• TEXT BLOCK:
The book is a very emotive one - tales of slaughter of wounded men and civilians feature regularly, as does the treatment of prisoners taken thereafter. Prebble's sympathies are neither with the Jacobite cause nor with the British government, but with the common man, often the rebel clansmen and their families, occasionally the British soldier.

It is a lengthy account and probably the only one to cover this period in such detail. The two main issues with it concern the lack of context and the lack of footnotes. Their absence, of course, does not detract from a reading of the book in any way, but they do pose problems.

Firstly, the reader is certainly going to be shocked and outraged about the activities carried out in 1746. But then, most of eighteenth century life would shock the modern reader. The real question is to consider how similar (or different) they were to activity carried out by eighteenth century states against their rebel populaces. Prebble does not make any reference to similar activity, and therefore, the reader is unable to see the wider picture in which the events he describes took place in.

Secondly, there is the question of the lack of footnotes. There is a brief list of sources used, but as to where individual facts comes from, there is no clue. This is highly irritating to anyone who wants to follow up Prebble's work, or who wants to see the sourc of information used - how biassed is it? Atrocity tales are often from dubious sources and composed for propaganda purposes, so the origin of such a story is crucial.

A good book - but limited.

Older is better5
Most seem to agree that this is the classic piece on the Battle of Culloden and as far as eye-witness accounts and detail goes this book is unsurpassed.Gives the first-time reader the a solid base to further study of the subject in a wider context.
Although Prebble's model of events during the battle is generally accepted to be outdated, the author's skill in building up the atmosphere from the nerves and cautious manouverings beforehand to the ensuing carnage keeps the reader gripped throughout.Prebble has an extraordinary ability to see through the eyes of the soldier-British regular or Highland clansman- and it is this 'common man's view' which makes this book stand out from other pieces.
Generally speaking Prebble writes with a respect for both sides whilst showing sympathy and sorrow for the defeated Highlanders in the atrocious aftermath of the battle which amounted to ethnic genocide.A more thorough account of the sufferings of the local population and the cowardice of the British army following Culloden I am yet to come across.

• TASK ITEM:
In the reviews of Prebble's book on the Battle of Culloden, with whom do Prebble's sympathies lie? This material comes from a separate source.

(Records from a data source)
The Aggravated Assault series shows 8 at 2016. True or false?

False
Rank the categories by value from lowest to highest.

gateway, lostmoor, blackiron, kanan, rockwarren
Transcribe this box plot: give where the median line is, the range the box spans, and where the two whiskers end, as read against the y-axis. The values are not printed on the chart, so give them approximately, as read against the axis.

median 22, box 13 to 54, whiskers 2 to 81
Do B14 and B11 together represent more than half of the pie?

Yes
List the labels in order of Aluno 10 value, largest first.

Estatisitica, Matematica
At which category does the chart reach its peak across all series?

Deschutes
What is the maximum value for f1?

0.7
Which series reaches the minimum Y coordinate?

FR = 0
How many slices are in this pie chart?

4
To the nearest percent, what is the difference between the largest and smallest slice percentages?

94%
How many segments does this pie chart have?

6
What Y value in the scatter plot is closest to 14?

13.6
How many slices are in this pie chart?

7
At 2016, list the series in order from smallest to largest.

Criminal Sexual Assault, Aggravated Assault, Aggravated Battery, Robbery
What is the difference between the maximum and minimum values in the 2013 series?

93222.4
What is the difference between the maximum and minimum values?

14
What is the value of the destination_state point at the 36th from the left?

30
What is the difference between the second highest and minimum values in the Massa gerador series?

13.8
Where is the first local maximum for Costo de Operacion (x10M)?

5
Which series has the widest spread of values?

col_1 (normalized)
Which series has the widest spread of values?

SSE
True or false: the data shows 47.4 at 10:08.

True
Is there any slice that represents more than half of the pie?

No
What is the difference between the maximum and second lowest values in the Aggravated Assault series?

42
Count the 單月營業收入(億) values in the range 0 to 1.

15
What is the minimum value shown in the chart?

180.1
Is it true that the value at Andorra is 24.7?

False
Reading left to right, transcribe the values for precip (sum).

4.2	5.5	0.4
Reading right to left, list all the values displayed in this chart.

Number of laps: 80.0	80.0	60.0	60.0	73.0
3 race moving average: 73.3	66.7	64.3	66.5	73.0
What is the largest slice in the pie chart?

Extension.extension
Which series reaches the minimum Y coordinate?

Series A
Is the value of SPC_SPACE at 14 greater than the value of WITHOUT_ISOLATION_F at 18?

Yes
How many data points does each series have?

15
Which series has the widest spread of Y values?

• EXPECTED ANSWER:
With the common man: often the rebel clansmen and their families, and occasionally the British soldier.